These New Puritans, “A Season in Hell”, in https://www.youtube.com/watch?v=GmRykHQsoIM
Por causa das amizades a que o presidente da Samolândia queria dar guarida – ou talvez não fosse bem assim, que insuspeitos biógrafos reconhecem que ele não tem amigos, move-se por interesses –, foi libertando a conta-gotas as listas de importações às quais as autoridades aduaneiras passavam a impor “tarifas”.
Ufano de tanta grandiosidade, agora resgatada ao ser investido presidente da Samolândia, acreditava que os países visados pelas “tarifas” iam dobrar a cerviz: não é de ânimo leve que ousam afrontar o país mais poderoso do mundo. Não se incomodava por esta afirmação ostensiva de força, nem com a humilhação que pudesse causar aos países visados pelas “tarifas” prometidas. Esse era um dos destinos contido no pregão pueril que exaltava a grandeza do país. A grandeza existe por ser inata ao país, mas é exacerbada quando os outros países são obrigados a dobrar a coluna vertebral para fazerem a vontade à Samolândia.
Todavia, nem tudo está sob o controlo da Samolândia, por mais que a sua presença no mundo seja parecida com os atributos que costumam atribuir a deus. Ao querer forçar a vontade dos países atingidos pelas “tarifas”, a Samolândia não pode ter a certeza que estes não se vinguem. Para alguns deles, a hostilidade da Samolândia coloca-os no limite do risco. É entre perder tudo ou nada. A diferença entre retaliar para forçar um recuo da Samolândia, aturdida com tamanho topete, ou curvar-se perante o país que quer exibir toda a sua força e agravar as diferenças de estatuto entre ele e os demais.
A retaliação de outros países teve uma precisão cirúrgica. Se a Samolândia travou a competitividade das exportações dos países atingidos pelas “tarifas”, os países ousados, não tendo muito a perder, jogaram na mesma moeda. Identificados sectores ou produtos em que a Samolândia tinha vantagem internacional, os outros desferiram um ataque milimétrico sobre esses sectores ou bens, que passaram a ser objeto de “tarifas”. A Samolândia deixou de ser competitiva pelo exercício da vingança, da legítima vingança, dos países usurpados pelas “tarifas” da Samolândia.
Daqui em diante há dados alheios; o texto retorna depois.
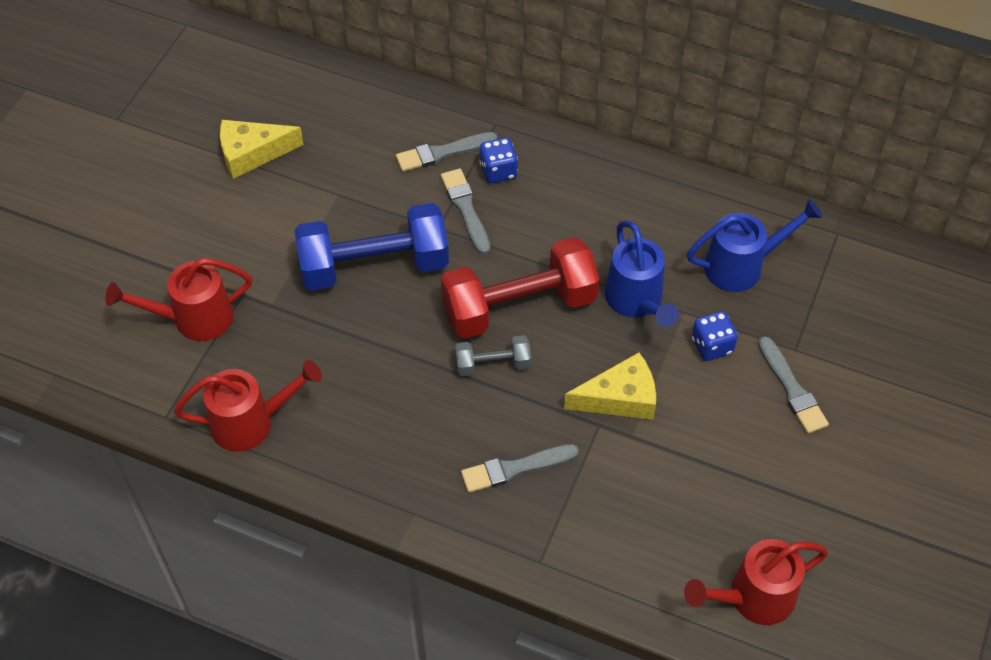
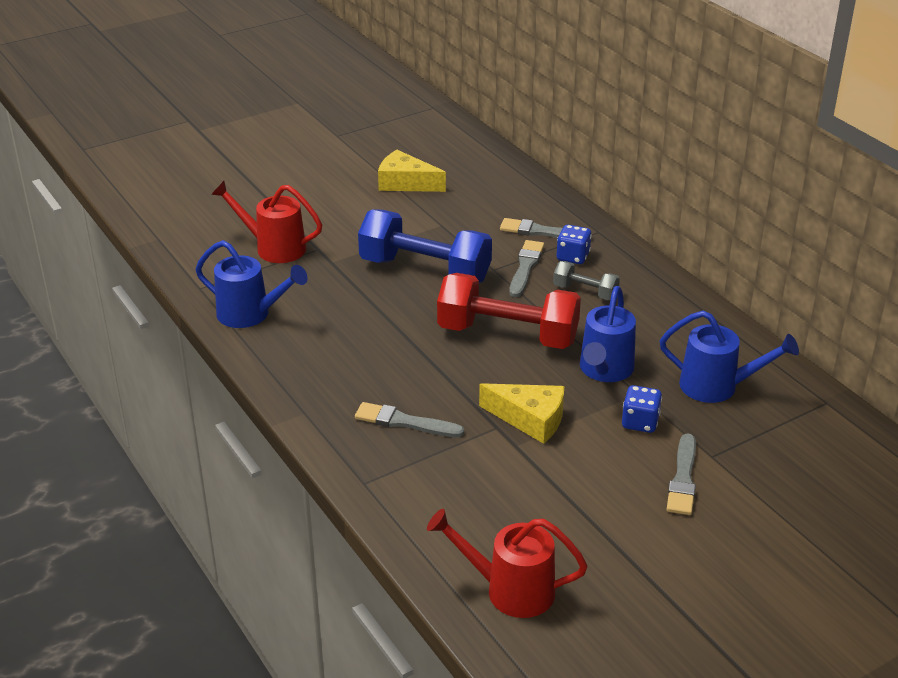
camera: 35 degrees right, 20 degrees down
red watering can [174,360,322,452] -> blue watering can [195,240,307,328]
grey dumbbell [455,335,531,377] -> grey dumbbell moved to [553,261,620,300]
O presidente da Samolândia não recuou. A desfeita dos países que reagiram às “tarifas” da Samolândia com “tarifas” equivalentes era inaceitável. Ao regente da Samolândia não ocorreu que os direitos são iguais, para o seu país e para outros que sejam direta ou indiretamente visados pelas “tarifas”. Se fosse um líder com responsabilidade mundial, inerente ao estatuto da Samolândia, devia proteger a estabilidade internacional. Pelo contrário, ateou uma guerra comercial que incendiou os ânimos, vomitou o embrião da desconfiança e fez retrair todos os países, receosos de que a próxima onda de protecionismo os venha a prejudicar.
Para responderem ao unilateralismo míope do líder da Samolândia, os outros países usaram as mesmas armas e dotaram-nas do mesmo veneno que a Samolândia dera a provar. Que ninguém conteste a ilegitimidade da retaliação dos segundos.
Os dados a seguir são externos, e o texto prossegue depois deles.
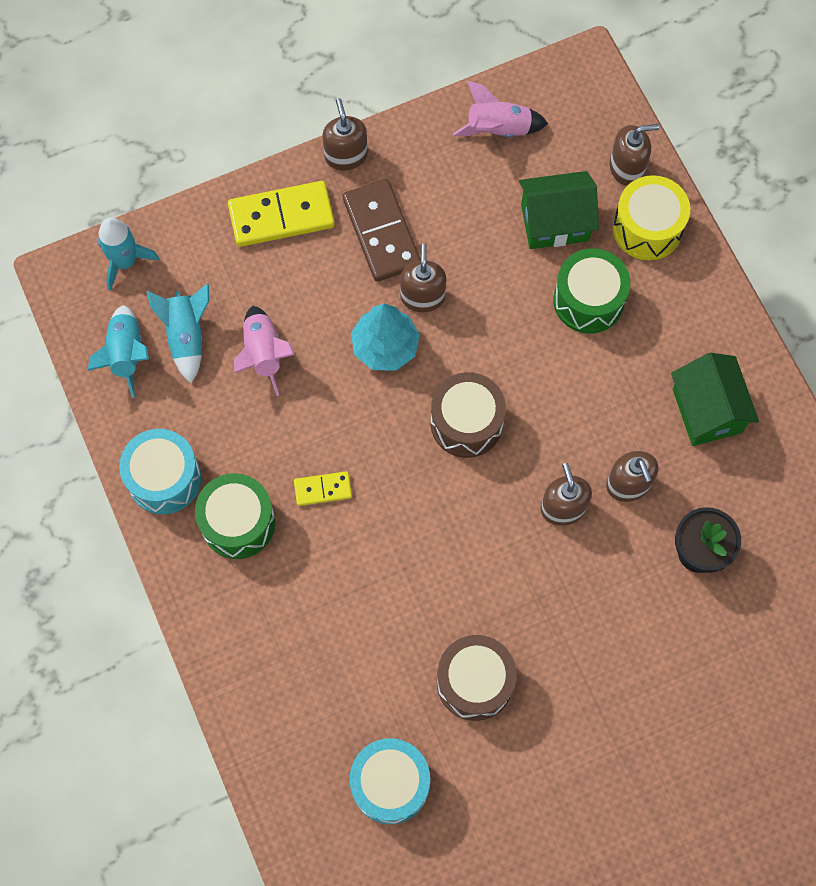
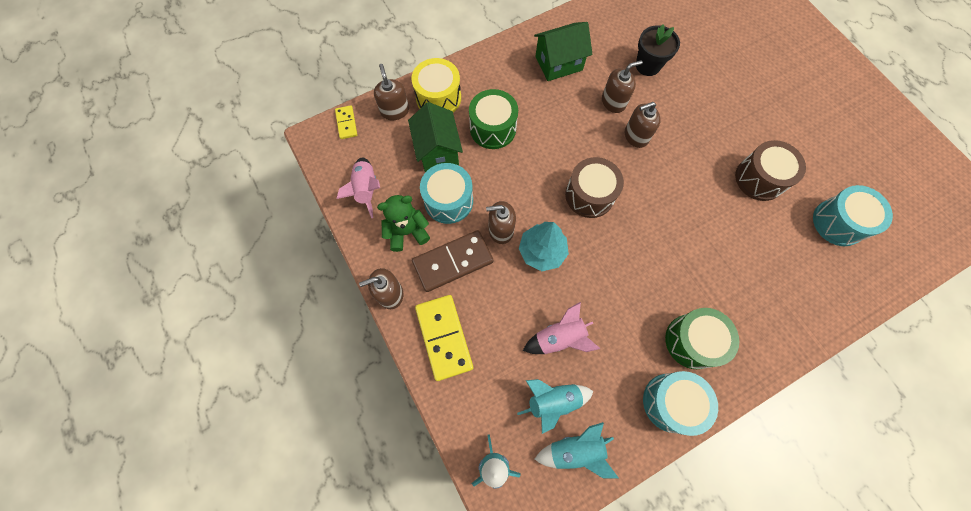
camera: 95 degrees left, 0 degrees up
yellow domino [294,471,352,506] -> yellow domino moved to [335,105,357,139]
none -> green teddy bear [377,195,430,252]
none -> turquoise drum [420,163,473,224]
O problema é que o regente da Samolândia não ficou quieto. À desfeita da vingança “tarifária” dos países rebeldes respondeu com uma subida das taxas das “tarifas”. Os demais voltaram a retaliar – e assim sucessivamente, roçando a demência generalizada, com a Samolândia e os outros a entrarem numa corrida para o abismo, como acontece com os varões que querem ficar com a última palavra e garbosamente se vangloriam por terem o membro de maiores dimensões (como se isso interessasse, a não ser para mitigar inseguranças próprias).
No final desta corrida para o abismo, em que muitos dos concorrentes mais pareciam adolescentes a acelerar vertiginosamente numa autoestrada, todos os países, Samolândia incluída, ficaram pior do que estavam antes da guerra comercial. Já vinha nos manuais, mas ninguém quis dar atenção. É o preço da teimosia e da ignorância, quando se alimentam mutuamente.